Странное дело, но, если честно, я оставался внутренне совершенно неповрежденным, спокойным или равнодушным, пожалуй! Правда, вот сегодня целый день ездил, говорил, думал, как никогда, а остался в итоге с чувством непоколебимой целостности в душе или какой-то внешности происходящему, не знаю. И, что я за человек такой? Раньше у меня случались нравственные промахи, конечно, но я не терял надежды, уверенности в собственной человечности, порядочности что ли, которая еще обнаружится когда-нибудь в трудной по-настоящему ситуации.… Вот она, такая ситуация! А я равнодушен либо слеп.… И какая-то баба полуголая периодически начинает скакать в голове… Черти что! Надо бы, наверное, пожалеть Витю, а жалости большой нет. Все как-то очевидным стало, само собою разумеющимся. Кого-то жалко, несомненно, только непонятно кого: его, родителей или себя? И почему же я сам не отчаиваюсь? Разве Витина смерть не мое личное дело? Разве в ней нет жестокого указания на мою неотвратимую кончину, с которой он меня поставил впритык, нос к носу! Но я, правда, ничего не могу различить здесь, хоть тресни! Пусто и темно и вроде бы ничего особенного.
Я уставал думать и волноваться, шел дальше, но, сделав несколько шагов, возвращаясь в свой обычный мир, довольно приятный и интересный, различал там несомненный зловещий уклон к линии горизонта.… Вот жизненная плоскость, полная различных нагромождений, уступов, зацепок, ориентиров естественного либо искусственного происхождения, больших и малых.… Так, когда стоишь где-нибудь среди них, кажется все прочно и стабильно. Но стоит двинуться с места, как начинаешь скатываться вниз. Как в детском бильярде, металлический шарик обходит выигрышные лунки, перепрыгивает через препятствия, разгоняясь быстрее – быстрее проскакивает через воротца, въезжает, наконец, в бесполезную мертвую зону, где и останавливается, поколебавшись туда-сюда, блеснув инертным металлом. Мы все туда едем.
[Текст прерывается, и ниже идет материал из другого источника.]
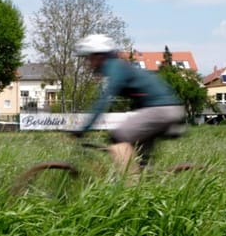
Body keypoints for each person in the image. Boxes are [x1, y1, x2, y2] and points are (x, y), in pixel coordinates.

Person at [72, 34, 186, 179]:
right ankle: (147, 185)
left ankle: (130, 190)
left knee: (119, 136)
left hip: (162, 110)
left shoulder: (115, 67)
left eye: (88, 58)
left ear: (99, 56)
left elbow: (103, 101)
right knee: (141, 162)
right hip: (167, 110)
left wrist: (83, 128)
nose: (87, 63)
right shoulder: (115, 67)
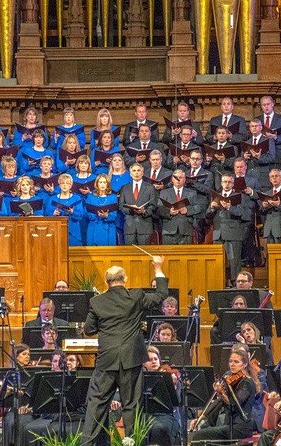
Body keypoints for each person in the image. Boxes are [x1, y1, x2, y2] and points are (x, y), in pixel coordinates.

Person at [81, 256, 168, 445]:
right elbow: (162, 295)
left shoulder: (97, 302)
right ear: (125, 279)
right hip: (131, 358)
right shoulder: (135, 296)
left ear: (107, 282)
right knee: (131, 405)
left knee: (97, 403)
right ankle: (133, 442)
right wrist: (158, 268)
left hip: (107, 359)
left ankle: (87, 443)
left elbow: (88, 330)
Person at [190, 348, 257, 441]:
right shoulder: (231, 380)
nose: (232, 364)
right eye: (230, 361)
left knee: (200, 435)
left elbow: (234, 404)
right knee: (202, 430)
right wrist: (200, 418)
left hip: (240, 427)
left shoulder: (247, 382)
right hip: (229, 425)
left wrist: (222, 393)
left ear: (245, 364)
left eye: (236, 362)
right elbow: (218, 402)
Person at [157, 169, 202, 244]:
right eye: (176, 177)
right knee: (168, 255)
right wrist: (169, 212)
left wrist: (187, 210)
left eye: (180, 177)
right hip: (169, 230)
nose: (178, 180)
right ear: (172, 179)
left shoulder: (192, 193)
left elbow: (199, 207)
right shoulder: (164, 193)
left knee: (185, 255)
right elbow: (159, 209)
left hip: (186, 230)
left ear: (184, 179)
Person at [118, 163, 157, 245]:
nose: (136, 173)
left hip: (145, 226)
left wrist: (144, 211)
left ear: (142, 173)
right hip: (129, 227)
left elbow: (153, 205)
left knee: (145, 256)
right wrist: (130, 210)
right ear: (130, 174)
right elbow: (121, 206)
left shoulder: (150, 187)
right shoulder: (124, 188)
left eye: (138, 170)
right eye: (134, 171)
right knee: (129, 255)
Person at [85, 174, 118, 246]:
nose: (102, 184)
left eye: (104, 182)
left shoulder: (113, 197)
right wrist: (96, 214)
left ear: (108, 184)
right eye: (100, 182)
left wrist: (106, 216)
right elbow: (87, 212)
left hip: (108, 227)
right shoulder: (91, 196)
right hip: (94, 227)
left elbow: (114, 215)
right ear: (97, 184)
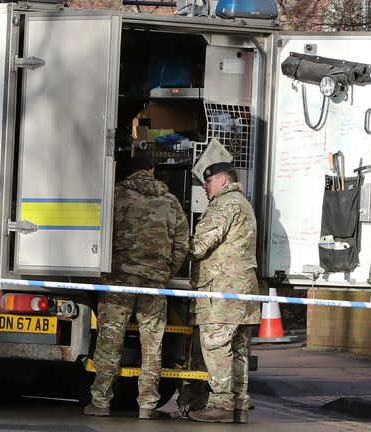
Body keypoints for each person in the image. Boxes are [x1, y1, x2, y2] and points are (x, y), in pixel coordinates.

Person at [84, 155, 190, 420]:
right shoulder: (171, 201)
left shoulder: (117, 196)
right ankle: (147, 405)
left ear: (127, 173)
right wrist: (165, 272)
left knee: (110, 343)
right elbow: (182, 244)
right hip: (154, 285)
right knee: (152, 346)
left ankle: (100, 402)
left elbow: (99, 234)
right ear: (152, 171)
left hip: (119, 281)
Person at [186, 161, 260, 424]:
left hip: (222, 293)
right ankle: (239, 404)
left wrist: (174, 240)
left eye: (208, 182)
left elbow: (199, 246)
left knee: (216, 346)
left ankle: (221, 404)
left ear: (223, 181)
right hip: (243, 293)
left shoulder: (224, 204)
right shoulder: (243, 204)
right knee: (238, 350)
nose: (204, 187)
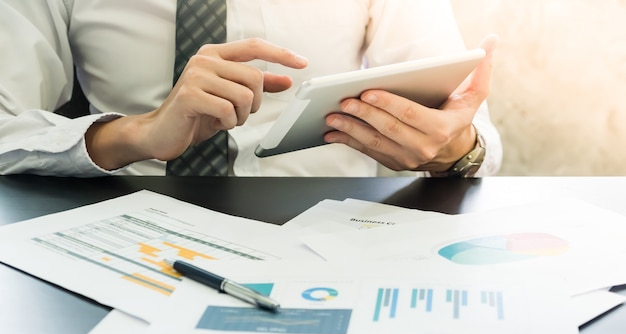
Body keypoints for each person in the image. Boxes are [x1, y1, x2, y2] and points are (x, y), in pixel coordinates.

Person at [0, 0, 502, 177]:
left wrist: (455, 149)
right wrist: (137, 135)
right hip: (126, 231)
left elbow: (462, 128)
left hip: (334, 235)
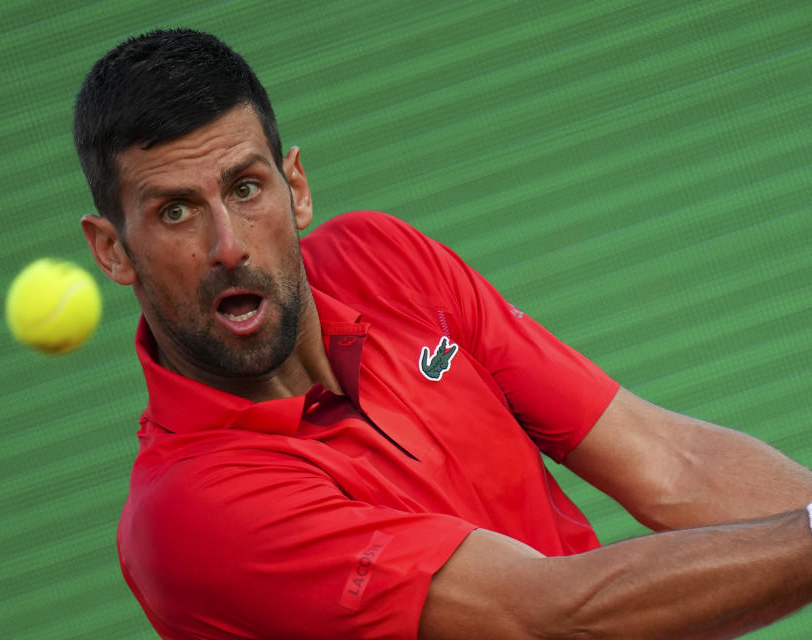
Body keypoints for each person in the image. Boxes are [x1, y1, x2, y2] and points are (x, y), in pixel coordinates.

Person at [73, 28, 812, 639]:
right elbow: (548, 618)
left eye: (245, 187)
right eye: (175, 211)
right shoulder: (189, 515)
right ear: (112, 249)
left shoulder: (382, 261)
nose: (228, 244)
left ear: (294, 188)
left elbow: (672, 465)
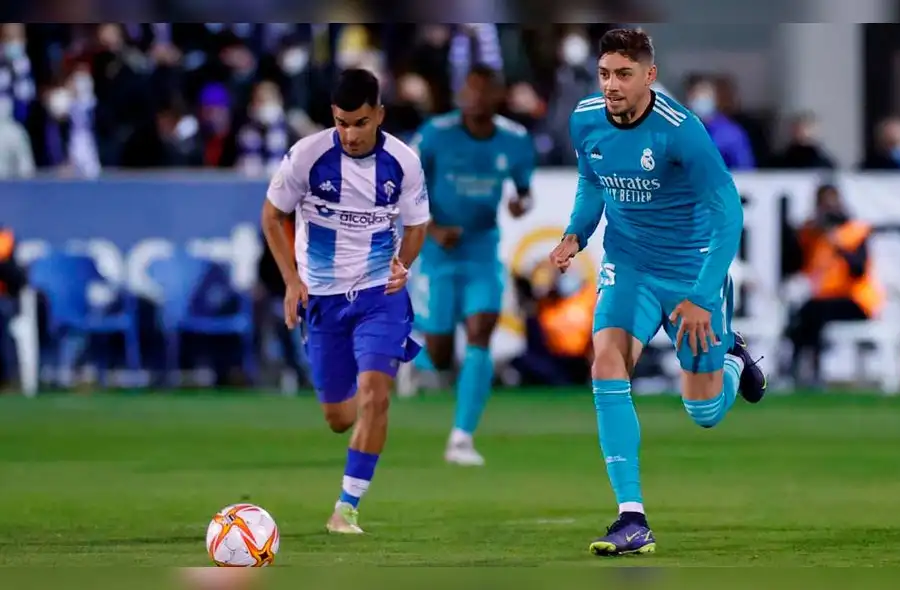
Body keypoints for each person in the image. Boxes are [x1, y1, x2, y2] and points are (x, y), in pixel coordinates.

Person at [548, 28, 767, 557]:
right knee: (606, 361)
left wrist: (701, 293)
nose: (612, 85)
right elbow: (593, 179)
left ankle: (733, 358)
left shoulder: (681, 131)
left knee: (705, 413)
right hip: (629, 265)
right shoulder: (585, 119)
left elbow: (728, 214)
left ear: (650, 76)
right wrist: (576, 232)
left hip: (691, 274)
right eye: (604, 74)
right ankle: (631, 517)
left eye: (624, 74)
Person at [260, 68, 429, 535]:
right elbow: (273, 215)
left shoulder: (404, 162)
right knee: (339, 417)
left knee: (376, 396)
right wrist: (292, 281)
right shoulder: (306, 156)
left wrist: (403, 263)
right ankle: (362, 427)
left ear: (379, 114)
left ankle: (346, 508)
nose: (349, 134)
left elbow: (417, 224)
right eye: (341, 123)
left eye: (359, 122)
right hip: (325, 300)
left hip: (380, 295)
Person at [407, 64, 535, 467]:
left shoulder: (515, 140)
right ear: (462, 94)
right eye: (470, 90)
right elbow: (404, 188)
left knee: (481, 331)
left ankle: (461, 437)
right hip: (438, 254)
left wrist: (520, 204)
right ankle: (414, 359)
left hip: (482, 248)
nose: (476, 98)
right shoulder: (435, 134)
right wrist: (431, 228)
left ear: (498, 96)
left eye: (485, 91)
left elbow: (526, 192)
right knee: (442, 355)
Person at [784, 184, 883, 385]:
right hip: (823, 300)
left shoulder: (854, 232)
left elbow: (859, 269)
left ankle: (811, 370)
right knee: (804, 314)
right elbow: (794, 265)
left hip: (856, 300)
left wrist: (838, 245)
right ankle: (798, 369)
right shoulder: (814, 235)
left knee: (815, 311)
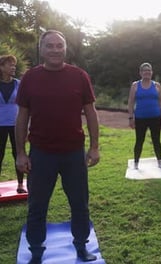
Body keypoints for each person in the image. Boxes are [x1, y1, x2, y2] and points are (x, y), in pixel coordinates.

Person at [15, 30, 100, 263]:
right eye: (50, 46)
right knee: (37, 206)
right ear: (41, 49)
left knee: (80, 204)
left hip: (74, 154)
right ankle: (36, 251)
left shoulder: (79, 76)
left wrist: (94, 147)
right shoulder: (29, 79)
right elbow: (22, 117)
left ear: (65, 49)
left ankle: (81, 246)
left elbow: (91, 114)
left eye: (59, 46)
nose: (55, 49)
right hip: (41, 154)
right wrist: (21, 153)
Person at [127, 62, 161, 169]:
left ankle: (159, 161)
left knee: (156, 140)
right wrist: (131, 118)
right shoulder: (135, 85)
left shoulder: (157, 85)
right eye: (144, 71)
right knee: (139, 141)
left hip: (155, 117)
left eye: (149, 71)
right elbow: (130, 102)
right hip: (140, 118)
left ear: (152, 73)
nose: (147, 73)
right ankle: (136, 163)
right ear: (140, 73)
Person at [0, 54, 26, 195]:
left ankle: (21, 184)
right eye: (10, 64)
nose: (13, 67)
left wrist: (27, 127)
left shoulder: (18, 83)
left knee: (19, 154)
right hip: (0, 125)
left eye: (14, 64)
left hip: (17, 125)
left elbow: (25, 106)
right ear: (1, 67)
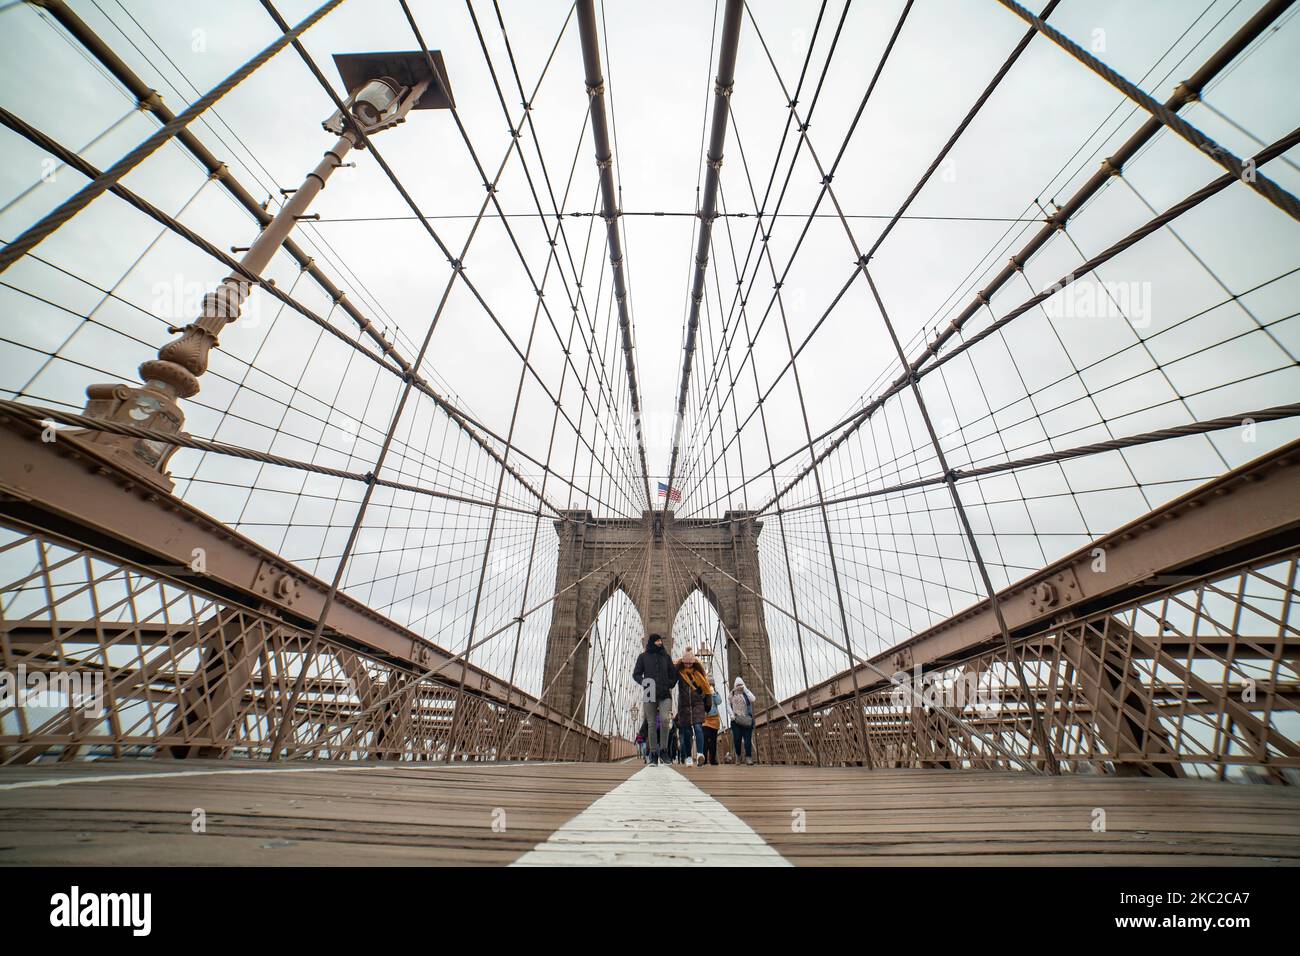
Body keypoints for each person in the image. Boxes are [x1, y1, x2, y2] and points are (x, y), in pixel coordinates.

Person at [632, 633, 676, 765]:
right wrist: (644, 682)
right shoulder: (643, 657)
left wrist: (669, 684)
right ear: (651, 642)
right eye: (657, 641)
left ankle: (663, 750)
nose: (660, 643)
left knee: (664, 719)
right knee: (651, 723)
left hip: (664, 693)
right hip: (649, 690)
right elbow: (636, 674)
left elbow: (673, 675)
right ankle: (653, 754)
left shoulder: (666, 657)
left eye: (660, 640)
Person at [675, 649, 712, 767]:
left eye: (690, 663)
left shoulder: (699, 674)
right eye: (685, 663)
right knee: (686, 732)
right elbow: (670, 679)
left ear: (694, 663)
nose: (688, 665)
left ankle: (700, 754)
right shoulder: (679, 673)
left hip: (697, 704)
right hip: (684, 706)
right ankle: (688, 757)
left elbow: (706, 689)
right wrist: (677, 665)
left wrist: (708, 704)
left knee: (698, 728)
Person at [730, 676, 756, 765]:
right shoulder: (732, 693)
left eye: (741, 684)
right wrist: (731, 715)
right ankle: (738, 756)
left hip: (746, 719)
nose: (739, 686)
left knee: (747, 739)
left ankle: (748, 757)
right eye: (737, 685)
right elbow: (728, 705)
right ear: (734, 685)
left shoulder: (746, 693)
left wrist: (745, 689)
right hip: (736, 720)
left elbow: (753, 699)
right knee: (737, 739)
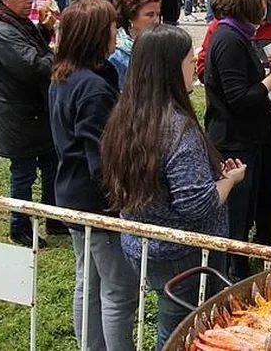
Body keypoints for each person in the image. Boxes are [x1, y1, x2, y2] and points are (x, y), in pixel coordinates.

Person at [102, 24, 245, 349]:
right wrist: (229, 181)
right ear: (169, 68)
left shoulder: (127, 115)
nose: (196, 63)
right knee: (182, 329)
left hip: (144, 245)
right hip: (184, 253)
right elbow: (198, 205)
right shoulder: (177, 129)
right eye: (189, 59)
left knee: (173, 322)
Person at [49, 0, 138, 350]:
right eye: (112, 28)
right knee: (118, 289)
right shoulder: (93, 89)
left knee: (88, 279)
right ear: (96, 36)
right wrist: (119, 201)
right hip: (95, 201)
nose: (117, 32)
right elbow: (100, 157)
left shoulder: (65, 75)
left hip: (70, 191)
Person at [203, 0, 271, 281]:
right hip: (236, 141)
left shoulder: (240, 34)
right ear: (249, 0)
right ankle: (234, 272)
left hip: (254, 137)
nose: (269, 5)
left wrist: (264, 68)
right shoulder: (228, 37)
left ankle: (258, 254)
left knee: (264, 200)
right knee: (237, 215)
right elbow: (237, 98)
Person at [0, 0, 60, 246]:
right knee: (23, 176)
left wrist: (44, 30)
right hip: (19, 117)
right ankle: (20, 227)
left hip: (37, 114)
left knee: (52, 167)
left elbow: (36, 51)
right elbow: (33, 66)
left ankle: (55, 218)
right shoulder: (4, 32)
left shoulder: (19, 22)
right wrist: (62, 56)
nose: (30, 0)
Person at [109, 0, 162, 87]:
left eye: (158, 14)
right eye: (150, 15)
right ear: (131, 16)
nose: (157, 20)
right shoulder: (117, 55)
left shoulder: (160, 46)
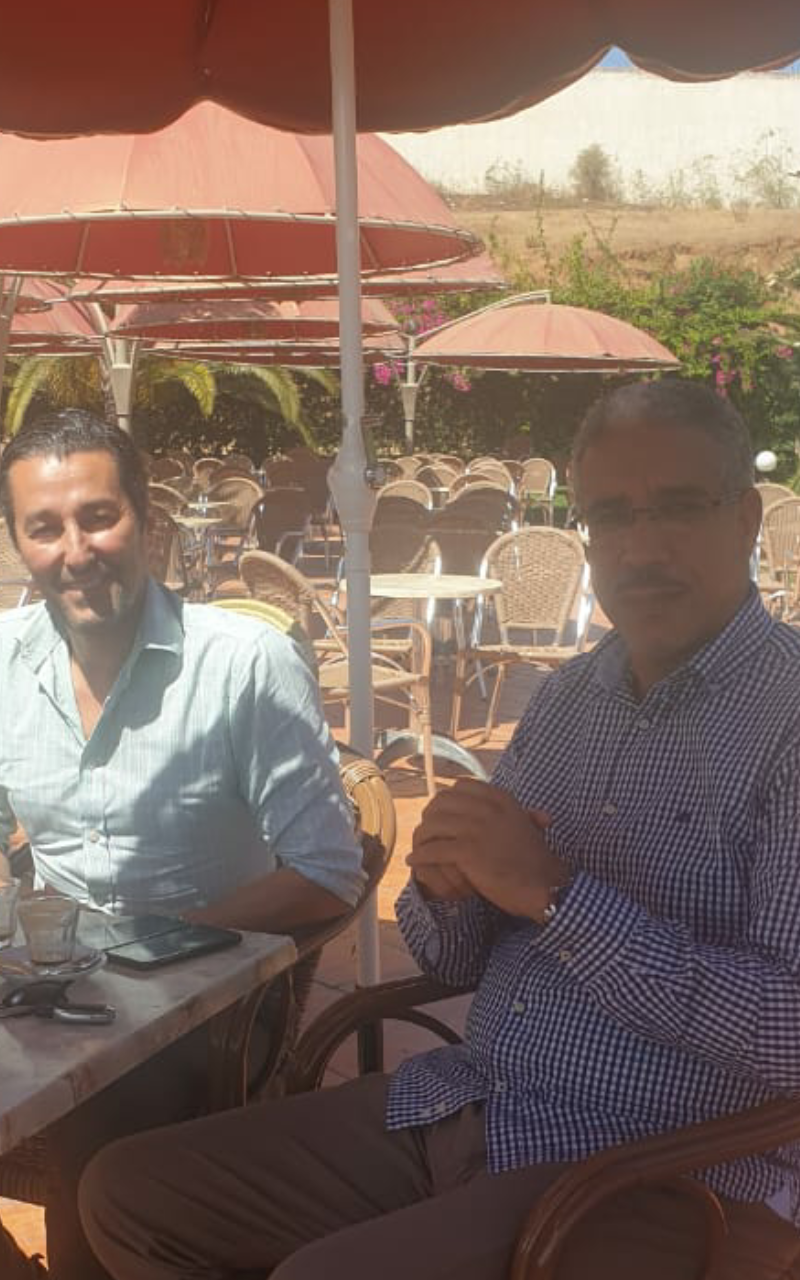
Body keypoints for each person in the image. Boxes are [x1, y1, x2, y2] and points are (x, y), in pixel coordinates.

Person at [79, 380, 800, 1280]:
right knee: (130, 1194)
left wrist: (556, 897)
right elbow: (450, 957)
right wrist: (443, 883)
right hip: (469, 1100)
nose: (641, 546)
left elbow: (788, 1033)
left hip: (660, 1171)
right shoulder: (569, 698)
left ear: (744, 518)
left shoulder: (786, 719)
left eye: (679, 507)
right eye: (611, 515)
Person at [0, 410, 364, 1279]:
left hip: (208, 1006)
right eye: (44, 528)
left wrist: (148, 946)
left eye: (99, 517)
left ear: (148, 523)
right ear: (17, 543)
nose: (75, 551)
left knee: (98, 1124)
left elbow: (327, 873)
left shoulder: (243, 663)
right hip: (44, 993)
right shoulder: (4, 662)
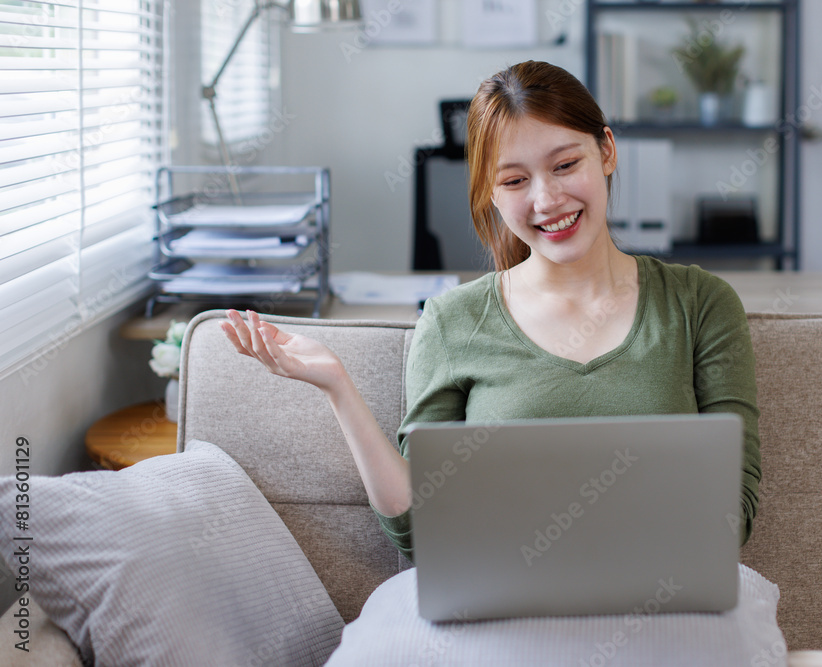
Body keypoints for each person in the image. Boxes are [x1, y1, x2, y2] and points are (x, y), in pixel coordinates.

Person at [220, 60, 761, 563]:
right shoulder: (452, 322)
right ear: (490, 195)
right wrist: (337, 385)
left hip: (662, 603)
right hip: (505, 621)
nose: (547, 199)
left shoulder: (700, 305)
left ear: (608, 152)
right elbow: (416, 529)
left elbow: (729, 519)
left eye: (566, 164)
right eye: (515, 180)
Сползаем на задницах все вместе, сосредоточенные на малых перемещениях в походном, так сказать, строю почему, обыкновенно, теряется ощущение глобального движения. Чувства нет, но движение есть, чего бы мы, ни городили на своем пути. Что с этим делать? Как – нибудь, потом? А, почему потом, что потом? И разве нельзя подобрать способ побыстрее, почище и, таким образом, предупредить «естественный процесс»?
Я встал под фонарем, подняв голову, мучительно вглядывался в истекающий мертвый свет. «Что, Джон, – хана?» Ответом было молчание тошнотворной голодной усталости. Я покорно опустил голову, рассматривал свои модные ботинки, думал про еду, про жену, о том, что надо не забыть, забрать белье из прачечной…. Изумляясь себе, брел дальше.
Я ввалился в квартиру, сбросил одежду, умылся. Поздоровался с подозрительной, высунувшейся соседкой, полез в холодильник. У себя в комнате включил телевизор, с аппетитом ел. Потом провалился в крепкий, кромешный сон.
Похороны состоялись скоро, на третий день. Мы с Сергеем помогали в хлопотах отцу. Рано утром привезли гроб в морг, отдали санитарам. Разложили венки в траурном «Пазике». Вынесли и поставили туда тело. Понемногу подходили родственники, коллеги, знакомые; постепенно набралась небольшая толпа. Ждали мать с группой ближайших родственников.
Отец, небольшого роста, коренастый, рыжеватый, веснушчатый, был очень похож на Витю. Вернее, Витя на него. Держался он собранно, делал четкие продуманные распоряжения, так же взвешенно, спокойно изложил свою версию случившегося.
– Витя обладал большим самолюбием. Гордость заставила его буквально измотать себя, но главное, он вынужден был признать где-то несостоятельность своих попыток в тех задачах, которые он перед собой ставил. Получилось противоречие, в котором опять-таки победили гордость и самолюбие,… Верно, я понимаю, Ваня?